A regular expression defines a regular language. Alone, this only expresses a structure of some input. Performing operations on this input requires some kind of processing tool. You didn't specify which tool you were using, so I get to pick.
Multiline sed
You wrote that you are "used to single line search replace function but not multiline patterns." Perhaps you are referring to substitution with sed. See How can I use sed to replace a multi-line string?. It is more complicated than with a single line, but it is possible.
An AWK script
AWK is known for its powerful one-liners, but you can also write scripts. Here is a script that identifies the beginning of a new record/pattern using a regular expression to match the first number. (I hesitate to call it a "record" because this has a specific meaning in AWK.) It stores the fields of the first two lines until it encounters the third line. At the third line, it has all the information needed to make the desired replacements. It then prints the modified first two lines and continues. The third line is printed unchanged (you specified no replacements for the third line). If there are additional lines before the start of the next record/pattern, they will also be printed unchanged.

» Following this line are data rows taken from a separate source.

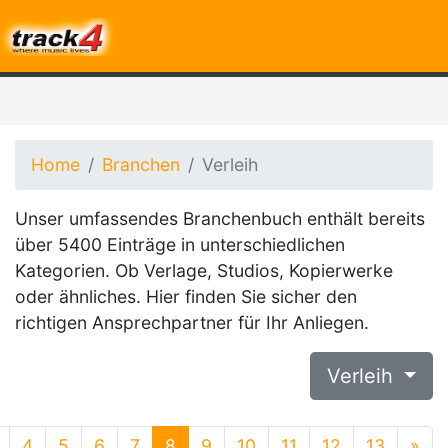
Home
Branchen
Verleih
Unser umfassendes Branchenbuch enthält bereits
über 5400 Einträge in unterschiedlichen
Kategorien. Ob Verlage, Studios, Kopierwerke
oder ähnliches. Hier finden Sie sicher den
richtigen Ansprechpartner für Ihr Anliegen.
Verleih
4
5
6
7
8
9
10
11
12
13
»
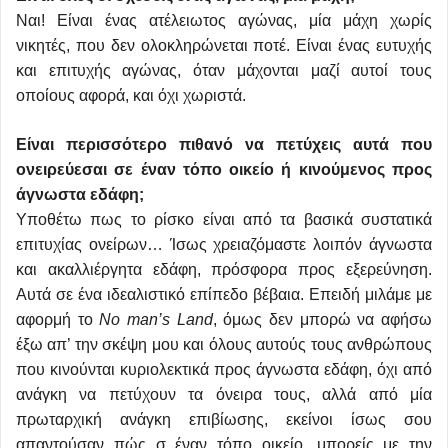
Ναι! Είναι ένας ατέλειωτος αγώνας, μία μάχη χωρίς
νικητές, που δεν ολοκληρώνεται ποτέ. Είναι ένας ευτυχής
και επιτυχής αγώνας, όταν μάχονται μαζί αυτοί τους
οποίους αφορά, και όχι χωριστά.
Είναι περισσότερο πιθανό να πετύχεις αυτά που
ονειρεύεσαι σε έναν τόπο οικείο ή κινούμενος προς
άγνωστα εδάφη;
Υποθέτω πως το ρίσκο είναι από τα βασικά συστατικά
επιτυχίας ονείρων… Ίσως χρειαζόμαστε λοιπόν άγνωστα
και ακαλλιέργητα εδάφη, πρόσφορα προς εξερεύνηση.
Αυτά σε ένα ιδεαλιστικό επίπεδο βέβαια. Επειδή μιλάμε με
αφορμή το
No man’s Land
, όμως δεν μπορώ να αφήσω
έξω απ’ την σκέψη μου και όλους αυτούς τους ανθρώπους
που κινούνται κυριολεκτικά προς άγνωστα εδάφη, όχι από
ανάγκη να πετύχουν τα όνειρα τους, αλλά από μία
πρωταρχική ανάγκη επιβίωσης, εκείνοι ίσως σου
απαντούσαν πώς σ έναν τόπο οικείο, μπορείς με την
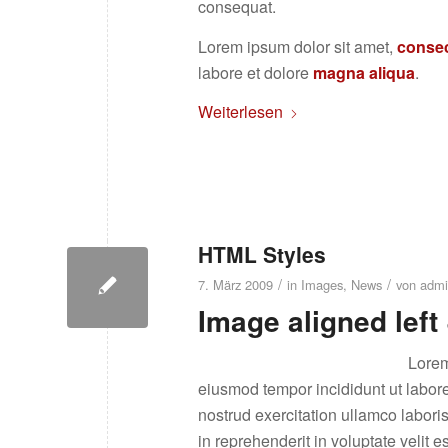
consequat.
Lorem ipsum dolor sit amet,
consec
labore et dolore
magna aliqua
.
Weiterlesen
HTML Styles
/
/
7. März 2009
in
Images
,
News
von
admi
Image aligned left 
Lorem
eiusmod tempor incididunt ut labor
nostrud exercitation ullamco labori
in reprehenderit in voluptate velit e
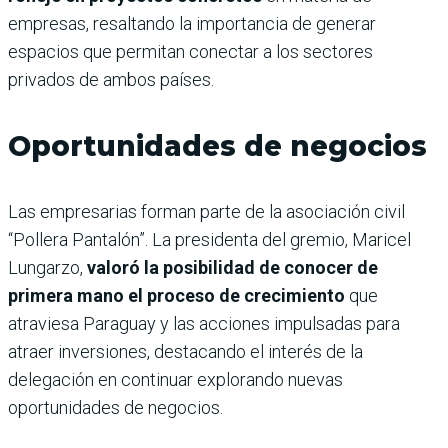
empresas, resaltando la importancia de generar
espacios que permitan conectar a los sectores
privados de ambos países.
Oportunidades de negocios
Las empresarias forman parte de la asociación civil
“Pollera Pantalón”. La presidenta del gremio, Maricel
Lungarzo,
valoró la posibilidad de conocer de
primera mano el proceso de crecimiento
que
atraviesa Paraguay y las acciones impulsadas para
atraer inversiones, destacando el interés de la
delegación en continuar explorando nuevas
oportunidades de negocios.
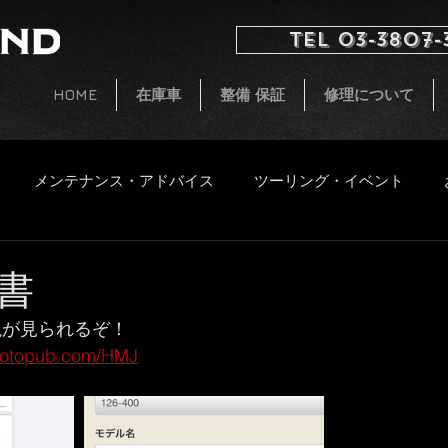
TEL 03-3807-
HOME
在庫車
整備 保証
修理について
メンテナンス・アドバイス
ツーリング・イベント
イタルジェット
小ネタ
CB250 G5 レストア
新着
書
説が見られるぞ！
ファッション
飲食物
motopub.com/HMJ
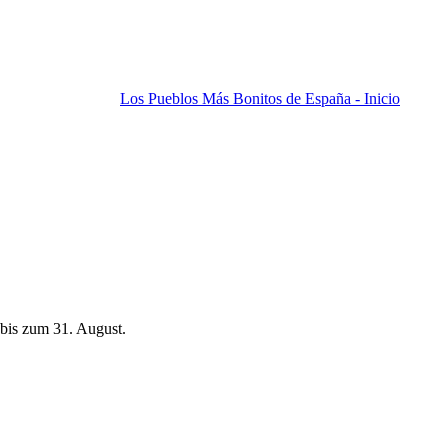
Los Pueblos Más Bonitos de España - Inicio
bis zum 31. August.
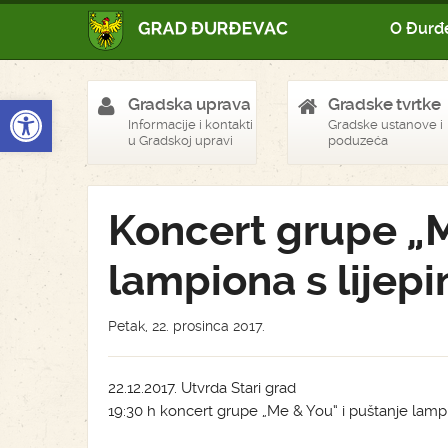
O Đurđ
Open toolbar
Gradska uprava
Gradske tvrtke
Informacije i kontakti
Gradske ustanove i
u Gradskoj upravi
poduzeća
Koncert grupe „M
lampiona s lijep
Petak, 22. prosinca 2017.
22.12.2017. Utvrda Stari grad
19:30 h koncert grupe „Me & You“ i puštanje lampi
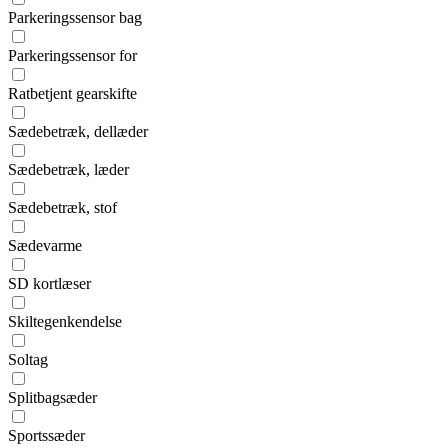
Parkeringssensor bag
Parkeringssensor for
Ratbetjent gearskifte
Sædebetræk, dellæder
Sædebetræk, læder
Sædebetræk, stof
Sædevarme
SD kortlæser
Skiltegenkendelse
Soltag
Splitbagsæder
Sportssæder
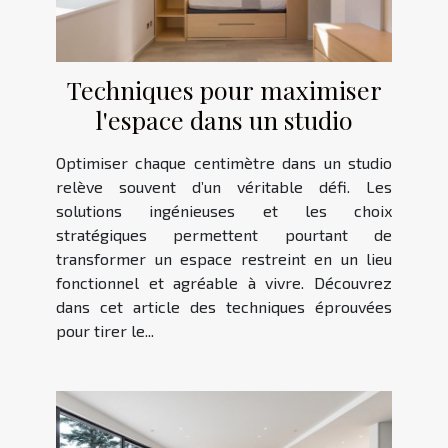
Techniques pour maximiser
l'espace dans un studio
Optimiser chaque centimètre dans un studio
relève souvent d’un véritable défi. Les
solutions ingénieuses et les choix
stratégiques permettent pourtant de
transformer un espace restreint en un lieu
fonctionnel et agréable à vivre. Découvrez
dans cet article des techniques éprouvées
pour tirer le...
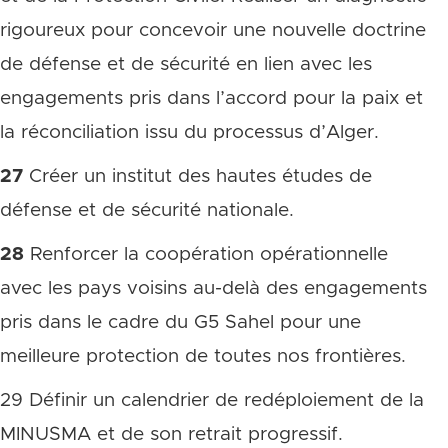
rigoureux pour concevoir une nouvelle doctrine
de défense et de sécurité en lien avec les
engagements pris dans l’accord pour la paix et
la réconciliation issu du processus d’Alger.
27
Créer un institut des hautes études de
défense et de sécurité nationale.
28
Renforcer la coopération opérationnelle
avec les pays voisins au-delà des engagements
pris dans le cadre du G5 Sahel pour une
meilleure protection de toutes nos frontières.
29 Définir un calendrier de redéploiement de la
MINUSMA et de son retrait progressif.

It's unclear exactly where the tab characters are in your sample input because the submission system has replaced them with spaces. I am assuming there is a tab between FROM CLIP NAME: and the following field and that the "variables" on the first and third line are also tab-separated. If the first number of each record/pattern is hexadecimal instead of decimal, replace the [[:digit:]] with [[:xdigit:]].
fixit.awk
#!/usr/bin/awk -f
BEGIN { FS="\t"; n=0 }
{n++}
/^[[:digit:]]+\t/ { n=1 }
# Split and save first two lines
n==1 { line1_NF = split($0, line1, FS); next }
n==2 { line2_NF = split($0, line2, FS); next }
n==3 {
# At the third line, make replacements
line1_2 = line1[2]
line1[2] = $4
line2[2] = line1_2
# Print modified first two lines
printf "%s", line1[1]
for ( i=2; i<=line1_NF; ++i )
printf "\t%s", line1[i]
print ""
printf "%s", line2[1]
for ( i=2; i<=line2_NF; ++i )
printf "\t%s", line2[i]
print ""
}
1 # Print lines after the second unchanged
You can use it like
$ awk -f fixit.awk infile.txt
or to pipe it in
$ cat infile.txt | awk -f fixit.awk
This is not the most regular expression inspired solution, but it should make the replacements that you want. For a more complex structure of input, an ideal solution would be to write a scanner and parser that correctly interprets the full input language. Using tools like string substitution might work for simple specific cases, but there could be nuances and assumptions you've made that don't apply in general. A parser can also be more powerful and implement grammars that can express languages which can't be recognized with regular expressions.